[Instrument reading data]
Segment Open
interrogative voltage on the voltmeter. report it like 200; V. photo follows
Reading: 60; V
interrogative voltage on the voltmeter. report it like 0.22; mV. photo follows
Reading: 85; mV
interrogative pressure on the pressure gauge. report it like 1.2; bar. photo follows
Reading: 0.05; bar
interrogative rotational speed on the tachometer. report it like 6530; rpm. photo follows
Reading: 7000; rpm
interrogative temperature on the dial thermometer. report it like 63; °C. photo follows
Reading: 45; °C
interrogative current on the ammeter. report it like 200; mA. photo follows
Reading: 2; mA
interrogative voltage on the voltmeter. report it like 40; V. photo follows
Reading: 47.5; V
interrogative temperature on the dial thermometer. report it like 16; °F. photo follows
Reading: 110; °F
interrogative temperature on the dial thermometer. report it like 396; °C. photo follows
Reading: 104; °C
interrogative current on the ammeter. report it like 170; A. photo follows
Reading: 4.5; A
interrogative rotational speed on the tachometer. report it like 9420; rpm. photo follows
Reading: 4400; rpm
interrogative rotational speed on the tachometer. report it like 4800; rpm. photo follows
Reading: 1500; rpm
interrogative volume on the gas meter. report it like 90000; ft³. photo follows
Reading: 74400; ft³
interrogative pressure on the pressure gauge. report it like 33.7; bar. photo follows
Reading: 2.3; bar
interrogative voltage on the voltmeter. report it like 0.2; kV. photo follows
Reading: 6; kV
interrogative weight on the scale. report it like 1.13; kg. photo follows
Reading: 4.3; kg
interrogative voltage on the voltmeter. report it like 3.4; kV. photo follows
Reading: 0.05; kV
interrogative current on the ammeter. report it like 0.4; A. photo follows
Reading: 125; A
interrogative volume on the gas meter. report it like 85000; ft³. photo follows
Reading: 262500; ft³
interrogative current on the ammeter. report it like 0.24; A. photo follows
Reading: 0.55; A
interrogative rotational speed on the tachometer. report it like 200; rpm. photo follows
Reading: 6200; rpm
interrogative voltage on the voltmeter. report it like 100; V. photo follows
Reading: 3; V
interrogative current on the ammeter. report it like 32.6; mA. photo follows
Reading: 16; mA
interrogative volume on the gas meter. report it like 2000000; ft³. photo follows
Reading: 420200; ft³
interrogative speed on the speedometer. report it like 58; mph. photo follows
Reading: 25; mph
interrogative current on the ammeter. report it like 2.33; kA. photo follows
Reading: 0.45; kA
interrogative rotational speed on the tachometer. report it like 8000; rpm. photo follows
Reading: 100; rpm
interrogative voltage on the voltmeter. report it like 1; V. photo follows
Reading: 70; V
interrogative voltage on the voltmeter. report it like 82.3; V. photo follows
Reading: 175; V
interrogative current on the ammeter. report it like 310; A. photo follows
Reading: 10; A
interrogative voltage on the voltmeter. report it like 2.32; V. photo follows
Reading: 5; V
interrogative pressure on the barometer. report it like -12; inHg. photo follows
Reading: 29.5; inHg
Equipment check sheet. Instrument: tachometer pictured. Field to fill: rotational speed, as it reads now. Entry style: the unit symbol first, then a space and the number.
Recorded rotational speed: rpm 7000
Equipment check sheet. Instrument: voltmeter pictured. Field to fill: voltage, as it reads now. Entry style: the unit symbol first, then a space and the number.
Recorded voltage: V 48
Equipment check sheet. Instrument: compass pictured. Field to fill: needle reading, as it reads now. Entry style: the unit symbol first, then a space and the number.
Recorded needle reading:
Segment Closed
_WRITTEN TASK_:
Return every line of the listing above unchanged.

_EXERCISE RESPONSE_:
interrogative voltage on the voltmeter. report it like 200; V. photo follows
Reading: 60; V
interrogative voltage on the voltmeter. report it like 0.22; mV. photo follows
Reading: 85; mV
interrogative pressure on the pressure gauge. report it like 1.2; bar. photo follows
Reading: 0.05; bar
interrogative rotational speed on the tachometer. report it like 6530; rpm. photo follows
Reading: 7000; rpm
interrogative temperature on the dial thermometer. report it like 63; °C. photo follows
Reading: 45; °C
interrogative current on the ammeter. report it like 200; mA. photo follows
Reading: 2; mA
interrogative voltage on the voltmeter. report it like 40; V. photo follows
Reading: 47.5; V
interrogative temperature on the dial thermometer. report it like 16; °F. photo follows
Reading: 110; °F
interrogative temperature on the dial thermometer. report it like 396; °C. photo follows
Reading: 104; °C
interrogative current on the ammeter. report it like 170; A. photo follows
Reading: 4.5; A
interrogative rotational speed on the tachometer. report it like 9420; rpm. photo follows
Reading: 4400; rpm
interrogative rotational speed on the tachometer. report it like 4800; rpm. photo follows
Reading: 1500; rpm
interrogative volume on the gas meter. report it like 90000; ft³. photo follows
Reading: 74400; ft³
interrogative pressure on the pressure gauge. report it like 33.7; bar. photo follows
Reading: 2.3; bar
interrogative voltage on the voltmeter. report it like 0.2; kV. photo follows
Reading: 6; kV
interrogative weight on the scale. report it like 1.13; kg. photo follows
Reading: 4.3; kg
interrogative voltage on the voltmeter. report it like 3.4; kV. photo follows
Reading: 0.05; kV
interrogative current on the ammeter. report it like 0.4; A. photo follows
Reading: 125; A
interrogative volume on the gas meter. report it like 85000; ft³. photo follows
Reading: 262500; ft³
interrogative current on the ammeter. report it like 0.24; A. photo follows
Reading: 0.55; A
interrogative rotational speed on the tachometer. report it like 200; rpm. photo follows
Reading: 6200; rpm
interrogative voltage on the voltmeter. report it like 100; V. photo follows
Reading: 3; V
interrogative current on the ammeter. report it like 32.6; mA. photo follows
Reading: 16; mA
interrogative volume on the gas meter. report it like 2000000; ft³. photo follows
Reading: 420200; ft³
interrogative speed on the speedometer. report it like 58; mph. photo follows
Reading: 25; mph
interrogative current on the ammeter. report it like 2.33; kA. photo follows
Reading: 0.45; kA
interrogative rotational speed on the tachometer. report it like 8000; rpm. photo follows
Reading: 100; rpm
interrogative voltage on the voltmeter. report it like 1; V. photo follows
Reading: 70; V
interrogative voltage on the voltmeter. report it like 82.3; V. photo follows
Reading: 175; V
interrogative current on the ammeter. report it like 310; A. photo follows
Reading: 10; A
interrogative voltage on the voltmeter. report it like 2.32; V. photo follows
Reading: 5; V
interrogative pressure on the barometer. report it like -12; inHg. photo follows
Reading: 29.5; inHg
Equipment check sheet. Instrument: tachometer pictured. Field to fill: rotational speed, as it reads now. Entry style: the unit symbol first, then a space and the number.
Recorded rotational speed: rpm 7000
Equipment check sheet. Instrument: voltmeter pictured. Field to fill: voltage, as it reads now. Entry style: the unit symbol first, then a space and the number.
Recorded voltage: V 48
Equipment check sheet. Instrument: compass pictured. Field to fill: needle reading, as it reads now. Entry style: the unit symbol first, then a space and the number.
Recorded needle reading:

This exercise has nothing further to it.